Records from a dataset
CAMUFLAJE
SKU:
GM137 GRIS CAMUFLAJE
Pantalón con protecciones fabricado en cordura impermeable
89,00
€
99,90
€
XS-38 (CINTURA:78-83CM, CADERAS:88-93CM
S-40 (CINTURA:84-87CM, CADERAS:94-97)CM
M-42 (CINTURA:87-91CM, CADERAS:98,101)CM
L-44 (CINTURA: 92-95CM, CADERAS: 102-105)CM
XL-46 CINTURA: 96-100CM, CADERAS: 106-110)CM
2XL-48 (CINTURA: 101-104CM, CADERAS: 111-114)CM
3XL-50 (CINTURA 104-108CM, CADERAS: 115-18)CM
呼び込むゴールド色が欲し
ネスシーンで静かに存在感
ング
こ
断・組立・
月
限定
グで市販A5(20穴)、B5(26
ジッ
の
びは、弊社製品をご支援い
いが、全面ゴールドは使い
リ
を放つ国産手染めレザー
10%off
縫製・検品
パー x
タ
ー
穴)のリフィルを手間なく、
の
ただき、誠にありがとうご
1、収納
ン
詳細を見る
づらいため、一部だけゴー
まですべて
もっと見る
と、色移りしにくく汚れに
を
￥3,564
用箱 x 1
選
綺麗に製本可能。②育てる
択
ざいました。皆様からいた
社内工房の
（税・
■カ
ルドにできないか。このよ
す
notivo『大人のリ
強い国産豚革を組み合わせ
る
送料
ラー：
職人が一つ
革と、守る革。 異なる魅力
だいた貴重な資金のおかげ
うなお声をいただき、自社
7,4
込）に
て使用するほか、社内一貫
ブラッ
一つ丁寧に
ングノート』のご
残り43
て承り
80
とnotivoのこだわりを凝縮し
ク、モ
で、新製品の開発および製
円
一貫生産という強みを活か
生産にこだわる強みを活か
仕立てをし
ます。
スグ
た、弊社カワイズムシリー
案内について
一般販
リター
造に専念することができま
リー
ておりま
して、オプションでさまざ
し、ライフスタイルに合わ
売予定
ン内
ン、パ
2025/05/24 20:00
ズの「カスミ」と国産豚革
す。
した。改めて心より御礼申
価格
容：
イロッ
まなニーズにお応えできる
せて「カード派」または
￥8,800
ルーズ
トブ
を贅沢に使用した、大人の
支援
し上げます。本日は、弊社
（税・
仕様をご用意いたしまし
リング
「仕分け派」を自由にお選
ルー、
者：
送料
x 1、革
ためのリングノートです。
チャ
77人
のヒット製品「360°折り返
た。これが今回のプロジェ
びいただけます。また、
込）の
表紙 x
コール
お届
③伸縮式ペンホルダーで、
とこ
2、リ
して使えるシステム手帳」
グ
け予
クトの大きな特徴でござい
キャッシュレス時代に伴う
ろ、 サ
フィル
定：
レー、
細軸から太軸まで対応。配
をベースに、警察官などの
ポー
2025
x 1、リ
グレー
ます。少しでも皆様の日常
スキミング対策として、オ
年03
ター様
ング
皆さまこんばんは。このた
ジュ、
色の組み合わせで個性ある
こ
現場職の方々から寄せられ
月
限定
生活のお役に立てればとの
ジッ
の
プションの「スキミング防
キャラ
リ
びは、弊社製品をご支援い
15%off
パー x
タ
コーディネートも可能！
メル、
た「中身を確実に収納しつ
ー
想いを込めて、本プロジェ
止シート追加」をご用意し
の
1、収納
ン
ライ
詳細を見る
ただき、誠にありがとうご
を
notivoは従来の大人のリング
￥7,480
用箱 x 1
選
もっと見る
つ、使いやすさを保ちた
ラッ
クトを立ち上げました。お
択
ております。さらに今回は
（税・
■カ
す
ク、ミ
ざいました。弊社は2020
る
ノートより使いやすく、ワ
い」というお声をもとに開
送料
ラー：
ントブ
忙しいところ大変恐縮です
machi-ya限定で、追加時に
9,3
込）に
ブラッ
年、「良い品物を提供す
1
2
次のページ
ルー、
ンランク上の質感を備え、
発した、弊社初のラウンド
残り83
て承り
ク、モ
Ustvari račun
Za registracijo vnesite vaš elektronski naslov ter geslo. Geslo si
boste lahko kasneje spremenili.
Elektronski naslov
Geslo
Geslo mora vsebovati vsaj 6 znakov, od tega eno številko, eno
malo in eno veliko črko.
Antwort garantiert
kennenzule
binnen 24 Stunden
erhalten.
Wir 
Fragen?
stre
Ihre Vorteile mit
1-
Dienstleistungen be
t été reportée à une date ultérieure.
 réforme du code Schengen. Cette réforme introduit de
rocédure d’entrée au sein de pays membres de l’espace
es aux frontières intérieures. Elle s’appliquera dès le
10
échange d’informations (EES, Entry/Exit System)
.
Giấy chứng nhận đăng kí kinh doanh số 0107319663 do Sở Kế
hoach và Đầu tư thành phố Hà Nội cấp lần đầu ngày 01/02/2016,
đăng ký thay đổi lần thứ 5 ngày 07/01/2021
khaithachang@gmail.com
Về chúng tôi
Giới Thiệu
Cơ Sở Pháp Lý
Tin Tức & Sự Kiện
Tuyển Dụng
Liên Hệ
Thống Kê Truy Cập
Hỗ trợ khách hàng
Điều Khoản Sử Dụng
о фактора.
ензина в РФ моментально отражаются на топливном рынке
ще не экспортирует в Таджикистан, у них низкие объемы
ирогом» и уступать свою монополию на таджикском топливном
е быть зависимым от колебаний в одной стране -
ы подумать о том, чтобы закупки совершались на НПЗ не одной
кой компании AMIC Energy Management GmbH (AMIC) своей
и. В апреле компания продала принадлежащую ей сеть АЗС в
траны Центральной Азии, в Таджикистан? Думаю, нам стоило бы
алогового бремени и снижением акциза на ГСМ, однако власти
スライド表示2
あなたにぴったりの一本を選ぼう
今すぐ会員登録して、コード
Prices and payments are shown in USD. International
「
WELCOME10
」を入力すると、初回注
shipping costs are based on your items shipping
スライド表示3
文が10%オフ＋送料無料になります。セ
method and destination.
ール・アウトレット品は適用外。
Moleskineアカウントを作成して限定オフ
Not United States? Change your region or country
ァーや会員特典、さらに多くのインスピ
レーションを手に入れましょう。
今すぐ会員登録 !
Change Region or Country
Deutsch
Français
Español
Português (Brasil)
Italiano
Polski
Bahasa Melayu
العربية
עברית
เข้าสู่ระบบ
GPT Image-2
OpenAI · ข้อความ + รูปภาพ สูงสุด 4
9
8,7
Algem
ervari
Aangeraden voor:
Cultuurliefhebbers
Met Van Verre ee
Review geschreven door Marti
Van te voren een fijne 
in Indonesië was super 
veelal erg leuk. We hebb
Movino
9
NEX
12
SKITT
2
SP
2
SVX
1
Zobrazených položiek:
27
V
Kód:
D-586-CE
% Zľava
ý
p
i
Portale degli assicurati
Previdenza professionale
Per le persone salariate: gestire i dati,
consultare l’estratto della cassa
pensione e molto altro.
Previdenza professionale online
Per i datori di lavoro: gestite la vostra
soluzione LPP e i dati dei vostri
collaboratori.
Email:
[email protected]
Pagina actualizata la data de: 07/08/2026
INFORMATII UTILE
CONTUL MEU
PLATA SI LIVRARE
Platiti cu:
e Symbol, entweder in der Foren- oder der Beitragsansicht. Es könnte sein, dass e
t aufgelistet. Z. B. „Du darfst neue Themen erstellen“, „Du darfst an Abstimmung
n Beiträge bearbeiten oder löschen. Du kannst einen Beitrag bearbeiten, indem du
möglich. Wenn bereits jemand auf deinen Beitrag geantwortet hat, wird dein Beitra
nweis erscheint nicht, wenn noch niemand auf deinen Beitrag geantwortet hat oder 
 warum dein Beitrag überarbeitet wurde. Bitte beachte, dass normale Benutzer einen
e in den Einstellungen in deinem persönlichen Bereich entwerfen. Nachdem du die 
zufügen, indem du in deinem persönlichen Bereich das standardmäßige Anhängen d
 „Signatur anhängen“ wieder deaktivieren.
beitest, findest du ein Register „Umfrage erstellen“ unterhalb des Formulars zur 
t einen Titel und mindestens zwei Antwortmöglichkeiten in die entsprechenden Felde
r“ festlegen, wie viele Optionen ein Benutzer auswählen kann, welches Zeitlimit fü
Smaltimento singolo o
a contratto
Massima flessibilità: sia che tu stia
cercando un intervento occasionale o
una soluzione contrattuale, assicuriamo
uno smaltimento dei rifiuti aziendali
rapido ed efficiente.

▸ TASK DIRECTIONS: Taking the records from the top, repeat each line exactly until you have repeated the line that contains "Za registracijo vnesite".

▸ EXERCISE RESPONSE:
CAMUFLAJE
SKU:
GM137 GRIS CAMUFLAJE
Pantalón con protecciones fabricado en cordura impermeable
89,00
€
99,90
€
XS-38 (CINTURA:78-83CM, CADERAS:88-93CM
S-40 (CINTURA:84-87CM, CADERAS:94-97)CM
M-42 (CINTURA:87-91CM, CADERAS:98,101)CM
L-44 (CINTURA: 92-95CM, CADERAS: 102-105)CM
XL-46 CINTURA: 96-100CM, CADERAS: 106-110)CM
2XL-48 (CINTURA: 101-104CM, CADERAS: 111-114)CM
3XL-50 (CINTURA 104-108CM, CADERAS: 115-18)CM
呼び込むゴールド色が欲し
ネスシーンで静かに存在感
ング
こ
断・組立・
月
限定
グで市販A5(20穴)、B5(26
ジッ
の
びは、弊社製品をご支援い
いが、全面ゴールドは使い
リ
を放つ国産手染めレザー
10%off
縫製・検品
パー x
タ
ー
穴)のリフィルを手間なく、
の
ただき、誠にありがとうご
1、収納
ン
詳細を見る
づらいため、一部だけゴー
まですべて
もっと見る
と、色移りしにくく汚れに
を
￥3,564
用箱 x 1
選
綺麗に製本可能。②育てる
択
ざいました。皆様からいた
社内工房の
（税・
■カ
ルドにできないか。このよ
す
notivo『大人のリ
強い国産豚革を組み合わせ
る
送料
ラー：
職人が一つ
革と、守る革。 異なる魅力
だいた貴重な資金のおかげ
うなお声をいただき、自社
7,4
込）に
て使用するほか、社内一貫
ブラッ
一つ丁寧に
ングノート』のご
残り43
て承り
80
とnotivoのこだわりを凝縮し
ク、モ
で、新製品の開発および製
円
一貫生産という強みを活か
生産にこだわる強みを活か
仕立てをし
ます。
スグ
た、弊社カワイズムシリー
案内について
一般販
リター
造に専念することができま
リー
ておりま
して、オプションでさまざ
し、ライフスタイルに合わ
売予定
ン内
ン、パ
2025/05/24 20:00
ズの「カスミ」と国産豚革
す。
した。改めて心より御礼申
価格
容：
イロッ
まなニーズにお応えできる
せて「カード派」または
￥8,800
ルーズ
トブ
を贅沢に使用した、大人の
支援
し上げます。本日は、弊社
（税・
仕様をご用意いたしまし
リング
「仕分け派」を自由にお選
ルー、
者：
送料
x 1、革
ためのリングノートです。
チャ
77人
のヒット製品「360°折り返
た。これが今回のプロジェ
びいただけます。また、
込）の
表紙 x
コール
お届
③伸縮式ペンホルダーで、
とこ
2、リ
して使えるシステム手帳」
グ
け予
クトの大きな特徴でござい
キャッシュレス時代に伴う
ろ、 サ
フィル
定：
レー、
細軸から太軸まで対応。配
をベースに、警察官などの
ポー
2025
x 1、リ
グレー
ます。少しでも皆様の日常
スキミング対策として、オ
年03
ター様
ング
皆さまこんばんは。このた
ジュ、
色の組み合わせで個性ある
こ
現場職の方々から寄せられ
月
限定
生活のお役に立てればとの
ジッ
の
プションの「スキミング防
キャラ
リ
びは、弊社製品をご支援い
15%off
パー x
タ
コーディネートも可能！
メル、
た「中身を確実に収納しつ
ー
想いを込めて、本プロジェ
止シート追加」をご用意し
の
1、収納
ン
ライ
詳細を見る
ただき、誠にありがとうご
を
notivoは従来の大人のリング
￥7,480
用箱 x 1
選
もっと見る
つ、使いやすさを保ちた
ラッ
クトを立ち上げました。お
択
ております。さらに今回は
（税・
■カ
す
ク、ミ
ざいました。弊社は2020
る
ノートより使いやすく、ワ
い」というお声をもとに開
送料
ラー：
ントブ
忙しいところ大変恐縮です
machi-ya限定で、追加時に
9,3
込）に
ブラッ
年、「良い品物を提供す
1
2
次のページ
ルー、
ンランク上の質感を備え、
発した、弊社初のラウンド
残り83
て承り
ク、モ
Ustvari račun
Za registracijo vnesite vaš elektronski naslov ter geslo. Geslo si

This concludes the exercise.